“120 mil euros. Vendo rim para pagar hipoteca.”
“Vendo medula espinhal por questões econômicas.”
“Por razões econômicas extremas vendo um dos meus rins.”
Anúncios como esses estão espalhados em páginas de classificados na internet na Espanha. Vender órgãos é uma das maneiras encontradas por alguns espanhóis para conseguir dinheiro.
A reportagem do Opera Mundi conversou por telefone com uma das pessoas que publicaram esse tipo de anúncio. Minerva, de 29 anos, confirmou que colocou a medula à venda por 150 mil euros. Ela contou que trabalha como secretária em um escritório e recebe 1,3 mil euros por mês, mas considera a quantia insuficiente: “A crise está afetando a minha família. Todos – três pessoas – estão desempregados”.
Minerva relata que até hoje não recebeu nenhuma ligação de interessados em sua medula, mas afirma que tem medo de ser denunciada e teme o que possa acontecer se tivesse que fazer a cirurgia. E confessa que não contou a ninguém de sua família sobre o anúncio, porque certamente desaprovariam a atitude.
Denúncia
Esta semana, a Facua-Consumidores em Ação, entidade não governamental que trabalha em defesa do consumidor, registrou uma queixa ao Grupo de Crimes Cibernéticos da Guarda Civil Espanhola contra a venda de órgãos e tecidos pela internet.
Na última terça-feira (21), a organização recebeu uma denúncia de que uma pessoa teria colocado seu rim a venda num site de classificados e resolveu investigar a veracidade da informação. Em algumas horas de busca na rede, a entidade encontrou 31 anúncios que vendiam rins, pulmões ou medulas.
Segundo o porta-voz da Facua, Ruben Sanchez, as ofertas eram feitas por espanhóis ou latino-americanos que vivem como imigrantes na Espanha. Para ele, este não é um problema social generalizado, mas é preciso estar atento, principalmente num momento de crise como o que o país está vivendo. “Entendemos que se uma pessoa se propõe a um ato tão desesperado, isto é fruto de uma penúria econômica muito grande, de um grave problema financeiro. E na Espanha o número de cidadãos que passam por problemas financeiros hoje em dia é muito grande”.
Sanchez também considera que a internet facilita essa prática: “ninguém podia expor publicamente que queria vender um órgão, você não poderia colocar um anúncio em um jornal de algo que era ilegal, mas agora, com a internet, pode-se divulgar de forma massiva”, explica.
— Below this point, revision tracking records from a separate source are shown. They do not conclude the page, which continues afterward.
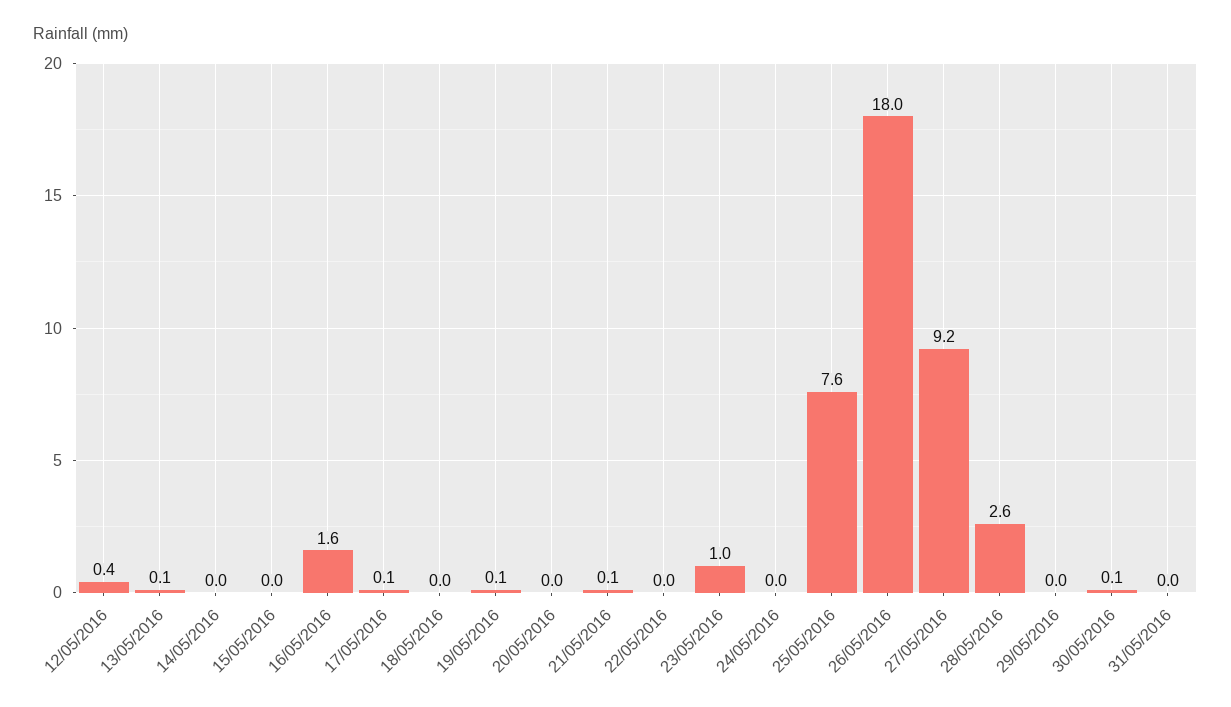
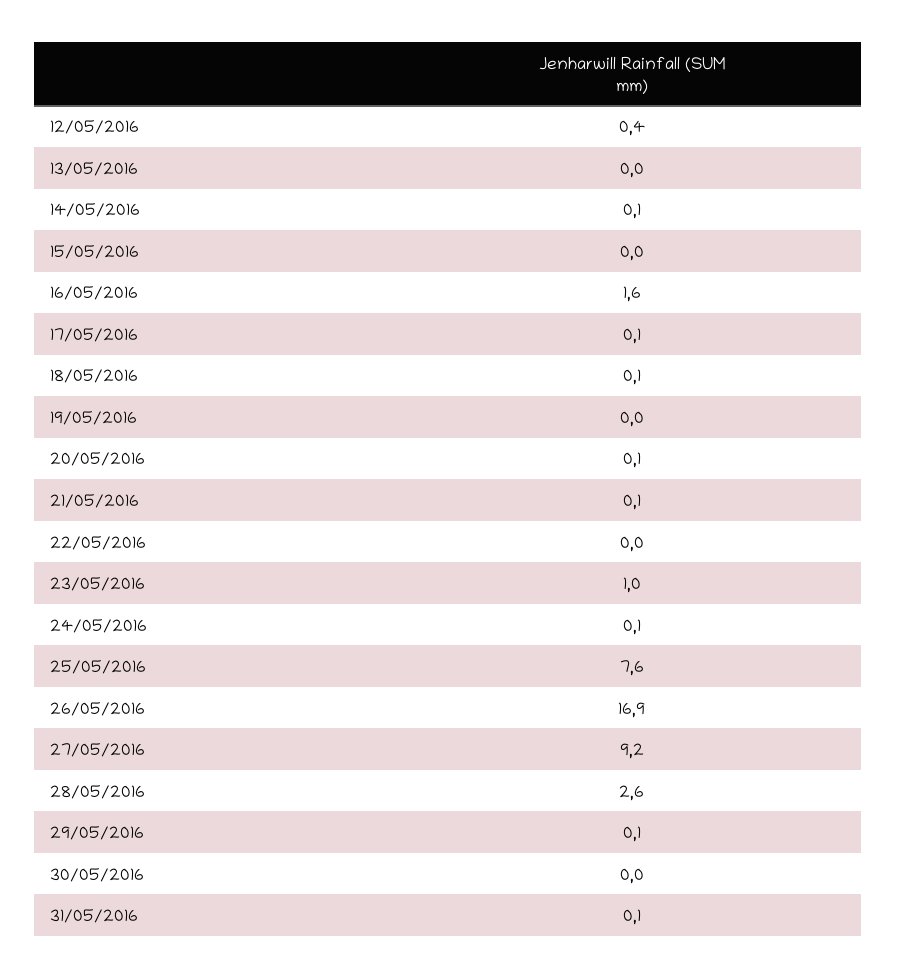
13/05/2016: 0.1 -> 0
14/05/2016: 0 -> 0.1
18/05/2016: 0 -> 0.1
19/05/2016: 0.1 -> 0
20/05/2016: 0 -> 0.1
24/05/2016: 0 -> 0.1
26/05/2016: 18 -> 16.9
29/05/2016: 0 -> 0.1
30/05/2016: 0.1 -> 0
31/05/2016: 0 -> 0.1

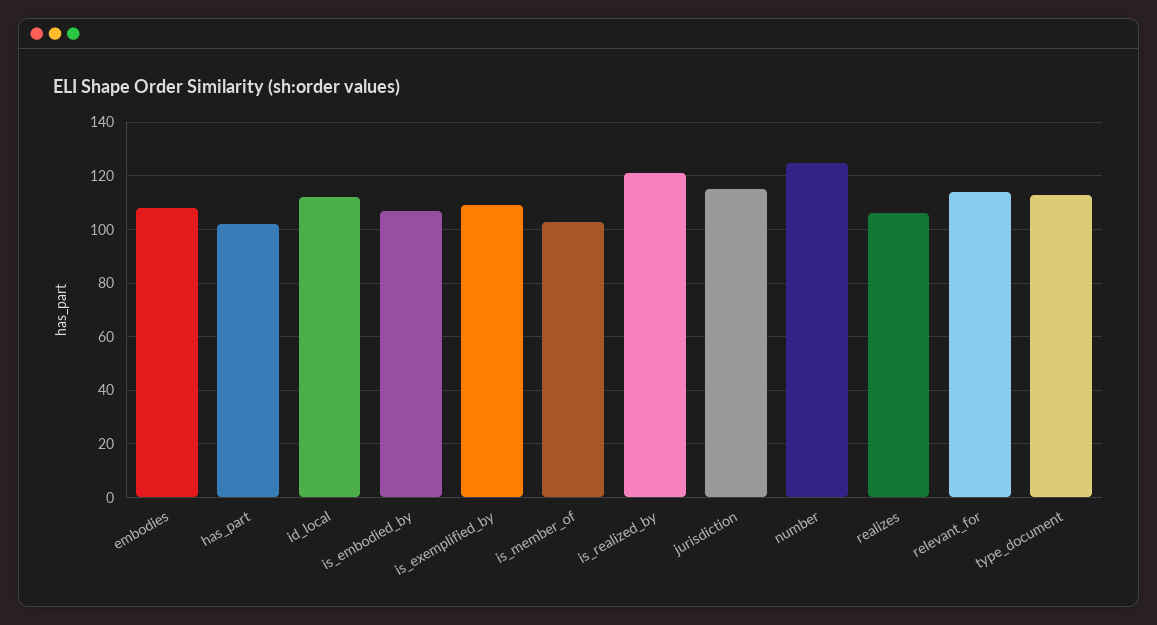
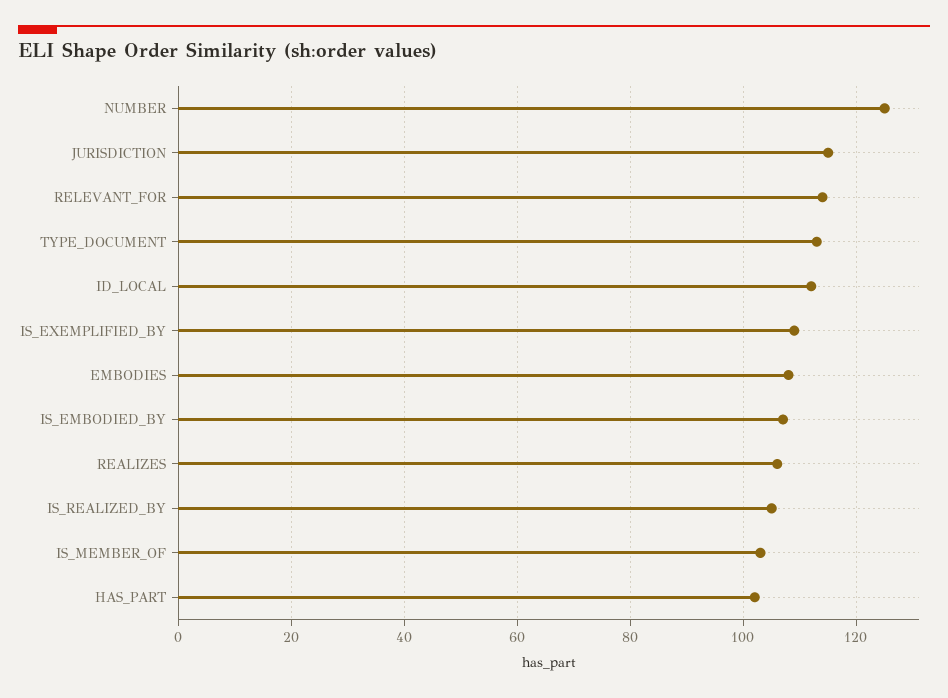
is_realized_by: 120 -> 105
O Ministério de Saúde e Política Social da Espanha divulgou uma nota sobre o caso afirmando que a publicação de qualquer anúncio referente à venda de órgãos é ilegal. O comunicado diz também que esse tipo de comércio é impossível pela forma como está organizado o sistema de doação e transplantes no país, que é referência em todo o mundo.
A Espanha é líder mundial em matéria de transplantes, com uma taxa de 34,2 doadores por um milhão de pessoas em 2008. No Brasil, foram 7,2 doadores por milhão, segundo dados da Associação Brasileira de Transplantes de Órgãos (ABTO).
Anúncio em site espanhol oferece rim:
Não ao tráfico de órgãos
Assim como no Brasil, o comércio de órgãos na Espanha é proibido. De acordo com o artigo 8.3 do Real Decreto 2070/99, “proíbe-se fazer qualquer publicidade sobre a necessidade de um órgão, tecido o sobre sua disponibilidade, oferecendo ou buscando algum tipo de gratificação ou remuneração”.
Uma lei da União Européia determina ainda que não serão penalizados apenas os indivíduos responsáveis pela retirada ou pela comercialização de partes do corpo humano, mas também qualquer pessoa que colabore com o transporte, conservação, importação ou exportação dos órgãos.
A venda de órgãos e tecidos também é condenada pelo Conselho da Europa, pela Sociedade Internacional de Transplantes e pela OMS (Organização Mundial de Saúde), que considera que o tráfico de órgãos viola os princípios de equidade, justiça e respeito à dignidade humana.
Um relatório da OMS divulgado no mês passado revela que o tráfico de órgãos aumentou nos últimos anos. O documento também cita a internet como veículo de divulgação tanto da venda como da compra de órgãos e tecidos humanos.